Brief: Using the material that follows, work out how many lines include the word "Basics". Your answer should be that number only.
##########
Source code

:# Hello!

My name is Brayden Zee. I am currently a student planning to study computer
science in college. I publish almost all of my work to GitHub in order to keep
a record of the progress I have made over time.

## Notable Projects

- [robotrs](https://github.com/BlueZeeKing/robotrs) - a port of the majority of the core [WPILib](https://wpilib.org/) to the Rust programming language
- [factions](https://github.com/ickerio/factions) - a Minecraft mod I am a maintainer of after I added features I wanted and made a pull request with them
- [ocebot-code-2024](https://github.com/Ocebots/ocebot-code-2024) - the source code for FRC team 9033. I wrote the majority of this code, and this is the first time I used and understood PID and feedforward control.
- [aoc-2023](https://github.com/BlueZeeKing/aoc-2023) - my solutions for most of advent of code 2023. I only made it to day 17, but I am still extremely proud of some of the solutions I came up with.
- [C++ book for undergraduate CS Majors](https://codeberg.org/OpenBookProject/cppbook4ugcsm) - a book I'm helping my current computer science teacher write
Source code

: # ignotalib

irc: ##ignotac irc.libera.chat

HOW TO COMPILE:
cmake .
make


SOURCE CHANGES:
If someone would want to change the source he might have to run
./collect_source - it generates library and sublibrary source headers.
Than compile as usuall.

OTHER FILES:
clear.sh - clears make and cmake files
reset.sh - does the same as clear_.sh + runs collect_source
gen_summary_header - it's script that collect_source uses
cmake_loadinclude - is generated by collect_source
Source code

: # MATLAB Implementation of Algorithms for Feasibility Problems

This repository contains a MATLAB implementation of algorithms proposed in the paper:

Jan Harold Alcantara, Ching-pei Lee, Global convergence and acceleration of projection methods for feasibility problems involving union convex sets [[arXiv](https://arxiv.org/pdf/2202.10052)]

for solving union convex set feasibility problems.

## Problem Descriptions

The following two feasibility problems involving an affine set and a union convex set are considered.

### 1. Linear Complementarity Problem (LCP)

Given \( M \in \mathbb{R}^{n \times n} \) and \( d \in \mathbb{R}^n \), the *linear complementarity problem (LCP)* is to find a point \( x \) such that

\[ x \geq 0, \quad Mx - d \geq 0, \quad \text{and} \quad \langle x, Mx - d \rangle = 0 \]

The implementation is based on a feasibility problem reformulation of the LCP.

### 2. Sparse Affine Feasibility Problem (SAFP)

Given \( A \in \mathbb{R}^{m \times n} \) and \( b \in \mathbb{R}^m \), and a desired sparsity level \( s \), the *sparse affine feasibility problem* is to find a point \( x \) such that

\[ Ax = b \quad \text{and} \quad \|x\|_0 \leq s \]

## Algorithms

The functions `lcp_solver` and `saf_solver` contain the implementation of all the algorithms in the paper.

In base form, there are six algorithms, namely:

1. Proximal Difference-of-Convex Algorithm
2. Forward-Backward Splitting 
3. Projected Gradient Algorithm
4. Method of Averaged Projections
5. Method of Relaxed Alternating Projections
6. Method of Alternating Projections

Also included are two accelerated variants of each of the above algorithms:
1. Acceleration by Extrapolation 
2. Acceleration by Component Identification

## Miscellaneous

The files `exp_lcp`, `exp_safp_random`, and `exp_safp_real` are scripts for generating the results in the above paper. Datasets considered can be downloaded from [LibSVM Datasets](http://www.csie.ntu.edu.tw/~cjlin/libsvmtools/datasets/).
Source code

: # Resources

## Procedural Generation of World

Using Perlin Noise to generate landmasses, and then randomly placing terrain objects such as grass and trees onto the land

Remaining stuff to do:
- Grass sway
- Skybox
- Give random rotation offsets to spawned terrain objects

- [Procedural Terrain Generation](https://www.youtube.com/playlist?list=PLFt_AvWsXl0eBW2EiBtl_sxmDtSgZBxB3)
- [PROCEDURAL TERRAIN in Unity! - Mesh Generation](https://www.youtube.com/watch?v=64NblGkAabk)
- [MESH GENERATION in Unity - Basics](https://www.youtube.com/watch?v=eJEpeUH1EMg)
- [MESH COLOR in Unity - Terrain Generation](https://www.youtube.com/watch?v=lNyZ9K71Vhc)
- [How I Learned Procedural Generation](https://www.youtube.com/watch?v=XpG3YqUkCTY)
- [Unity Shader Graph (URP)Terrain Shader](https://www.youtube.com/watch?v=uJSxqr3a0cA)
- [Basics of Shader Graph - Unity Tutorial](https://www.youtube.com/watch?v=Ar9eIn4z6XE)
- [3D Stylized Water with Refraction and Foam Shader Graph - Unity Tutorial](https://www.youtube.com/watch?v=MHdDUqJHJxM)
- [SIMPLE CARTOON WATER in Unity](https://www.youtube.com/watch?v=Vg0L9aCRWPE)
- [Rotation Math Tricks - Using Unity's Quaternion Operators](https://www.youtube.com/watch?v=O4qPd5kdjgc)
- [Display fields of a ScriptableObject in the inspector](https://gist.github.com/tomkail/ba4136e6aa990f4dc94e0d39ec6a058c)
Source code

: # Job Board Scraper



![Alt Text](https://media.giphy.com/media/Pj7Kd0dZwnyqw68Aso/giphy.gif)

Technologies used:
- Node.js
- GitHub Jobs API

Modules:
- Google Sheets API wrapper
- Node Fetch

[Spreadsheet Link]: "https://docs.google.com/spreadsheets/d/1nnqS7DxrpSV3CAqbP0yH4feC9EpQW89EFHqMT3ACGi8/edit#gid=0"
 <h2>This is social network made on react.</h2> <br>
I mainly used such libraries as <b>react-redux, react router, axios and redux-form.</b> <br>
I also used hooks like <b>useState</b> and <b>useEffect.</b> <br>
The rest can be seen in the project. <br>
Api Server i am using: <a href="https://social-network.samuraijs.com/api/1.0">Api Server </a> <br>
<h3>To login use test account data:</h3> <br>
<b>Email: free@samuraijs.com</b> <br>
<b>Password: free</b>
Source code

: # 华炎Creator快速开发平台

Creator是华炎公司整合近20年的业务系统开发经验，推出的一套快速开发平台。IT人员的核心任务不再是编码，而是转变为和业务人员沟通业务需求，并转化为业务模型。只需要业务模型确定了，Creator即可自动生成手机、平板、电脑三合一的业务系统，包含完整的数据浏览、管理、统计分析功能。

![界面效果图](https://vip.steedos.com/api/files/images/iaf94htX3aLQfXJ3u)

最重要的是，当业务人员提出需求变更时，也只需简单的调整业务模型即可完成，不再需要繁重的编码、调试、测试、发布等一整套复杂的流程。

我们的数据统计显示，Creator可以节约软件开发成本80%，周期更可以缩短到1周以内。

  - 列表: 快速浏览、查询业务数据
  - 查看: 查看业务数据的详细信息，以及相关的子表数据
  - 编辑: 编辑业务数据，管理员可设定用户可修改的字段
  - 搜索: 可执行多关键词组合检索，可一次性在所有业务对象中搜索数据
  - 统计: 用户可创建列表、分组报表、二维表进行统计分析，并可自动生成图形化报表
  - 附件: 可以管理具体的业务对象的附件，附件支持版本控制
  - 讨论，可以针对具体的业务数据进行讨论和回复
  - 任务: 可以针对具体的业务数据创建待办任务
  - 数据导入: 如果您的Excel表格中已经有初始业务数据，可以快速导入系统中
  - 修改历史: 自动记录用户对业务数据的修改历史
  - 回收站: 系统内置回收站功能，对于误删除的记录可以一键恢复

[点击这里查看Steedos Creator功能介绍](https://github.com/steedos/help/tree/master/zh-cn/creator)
##########
Expected output: 2